* [Work required] In the records below, count the lines that contain the string "Keith". Matching is case-sensitive. Reply with only the number.

* [Excerpted data]
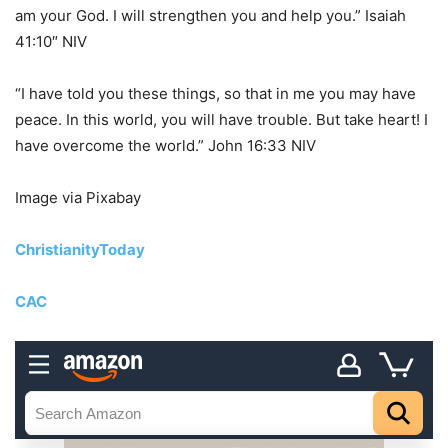
am your God. I will strengthen you and help you.” Isaiah
41:10″ NIV
“I have told you these things, so that in me you may have
peace. In this world, you will have trouble. But take heart! I
have overcome the world.” John 16:33 NIV
Image via Pixabay
ChristianityToday
CAC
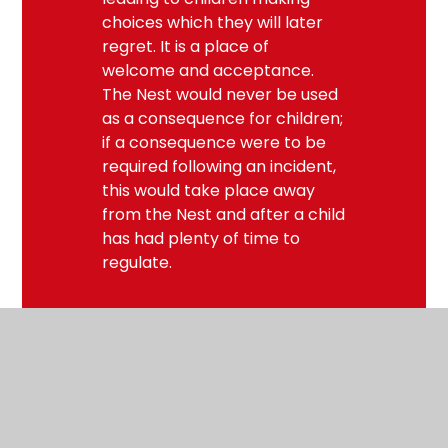
choices which they will later
regret. It is a place of
welcome and acceptance.
The Nest would never be used
as a consequence for children;
if a consequence were to be
required following an incident,
this would take place away
from the Nest and after a child
has had plenty of time to
regulate.
Useful links for families
Find out how you can help a child to have good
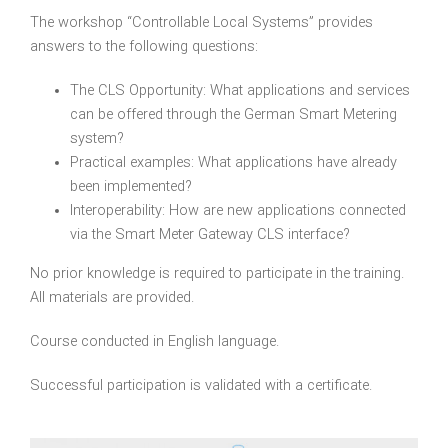
The workshop “Controllable Local Systems” provides
answers to the following questions:
The CLS Opportunity: What applications and services
can be offered through the German Smart Metering
system?
Practical examples: What applications have already
been implemented?
Interoperability: How are new applications connected
via the Smart Meter Gateway CLS interface?
No prior knowledge is required to participate in the training.
All materials are provided.
Course conducted in English language.
Successful participation is validated with a certificate.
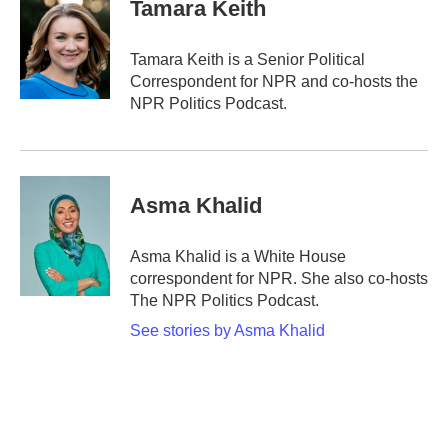
e
t
k
i
Tamara Keith
b
t
e
l
o
e
d
o
r
I
Tamara Keith is a Senior Political
k
n
Correspondent for NPR and co-hosts the
NPR Politics Podcast.
Asma Khalid
Asma Khalid is a White House
correspondent for NPR. She also co-hosts
The NPR Politics Podcast.
See stories by Asma Khalid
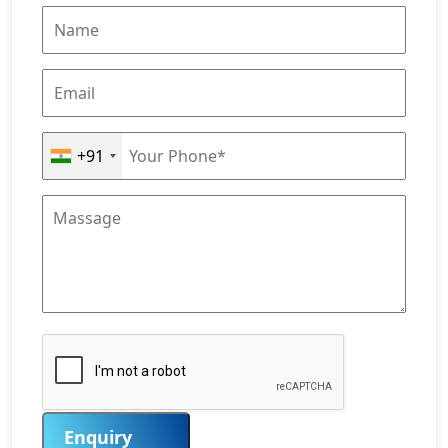
+91
Enquiry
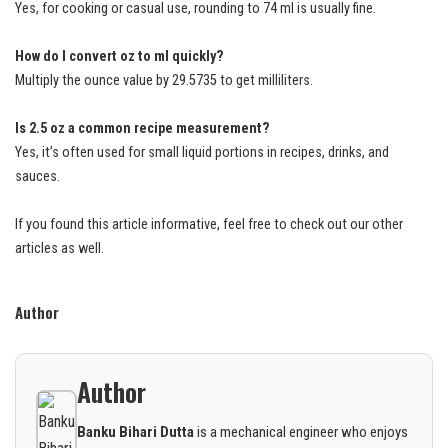
Yes, for cooking or casual use, rounding to 74 ml is usually fine.
How do I convert oz to ml quickly?
Multiply the ounce value by 29.5735 to get milliliters.
Is 2.5 oz a common recipe measurement?
Yes, it’s often used for small liquid portions in recipes, drinks, and
sauces.
If you found this article informative, feel free to check out our other
articles as well.
Author
Author
Banku Bihari Dutta
is a mechanical engineer who enjoys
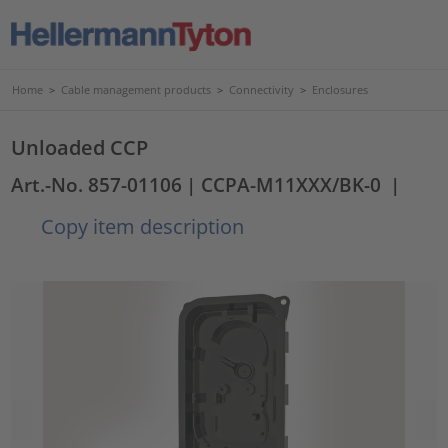
Home
>
Cable management products
>
Connectivity
>
Enclosures
Unloaded CCP
Art.-No. 857-01106
| CCPA-M11XXX/BK-0
|
Copy item description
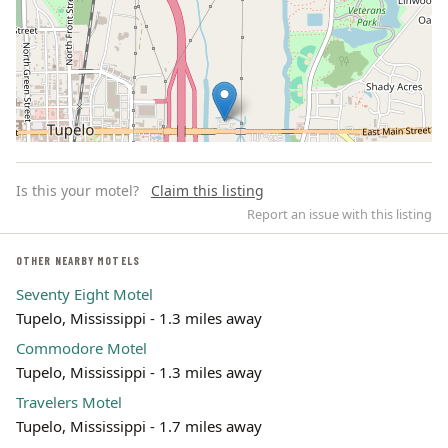
Is this your motel?
Claim this listing
Report an issue with this listing
OTHER NEARBY MOTELS
Seventy Eight Motel
Leaflet | ©
OpenStreetMap
contributors
Tupelo, Mississippi - 1.3 miles away
Commodore Motel
Tupelo, Mississippi - 1.3 miles away
Travelers Motel
Tupelo, Mississippi - 1.7 miles away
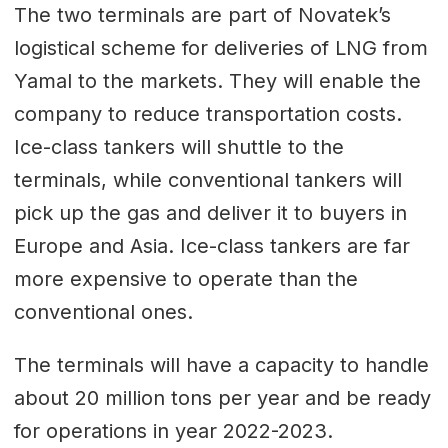
The two terminals are part of Novatek’s
logistical scheme for deliveries of LNG from
Yamal to the markets. They will enable the
company to reduce transportation costs.
Ice-class tankers will shuttle to the
terminals, while conventional tankers will
pick up the gas and deliver it to buyers in
Europe and Asia. Ice-class tankers are far
more expensive to operate than the
conventional ones.
The terminals will have a capacity to handle
about 20 million tons per year and be ready
for operations in year 2022-2023.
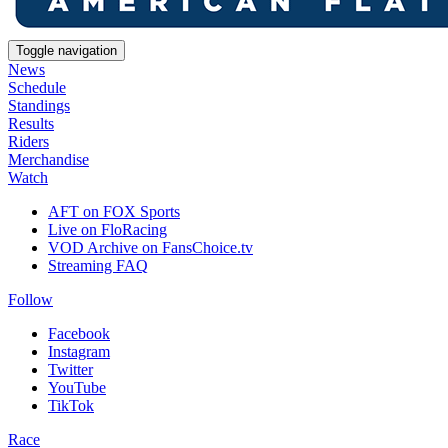
Toggle navigation
News
Schedule
Standings
Results
Riders
Merchandise
Watch
AFT on FOX Sports
Live on FloRacing
VOD Archive on FansChoice.tv
Streaming FAQ
Follow
Facebook
Instagram
Twitter
YouTube
TikTok
Race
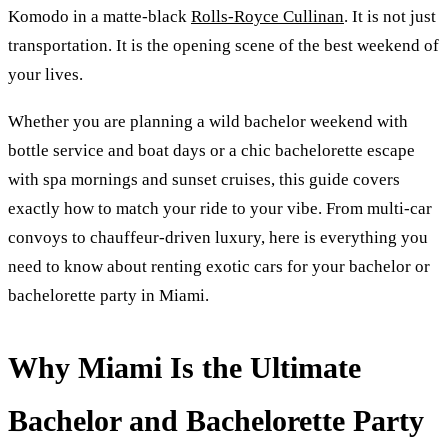
Komodo in a matte-black
Rolls-Royce Cullinan
. It is not just
transportation. It is the opening scene of the best weekend of
your lives.
Whether you are planning a wild bachelor weekend with
bottle service and boat days or a chic bachelorette escape
with spa mornings and sunset cruises, this guide covers
exactly how to match your ride to your vibe. From multi-car
convoys to chauffeur-driven luxury, here is everything you
need to know about renting exotic cars for your bachelor or
bachelorette party in Miami.
Why Miami Is the Ultimate
Bachelor and Bachelorette Party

* [Response to this task] 2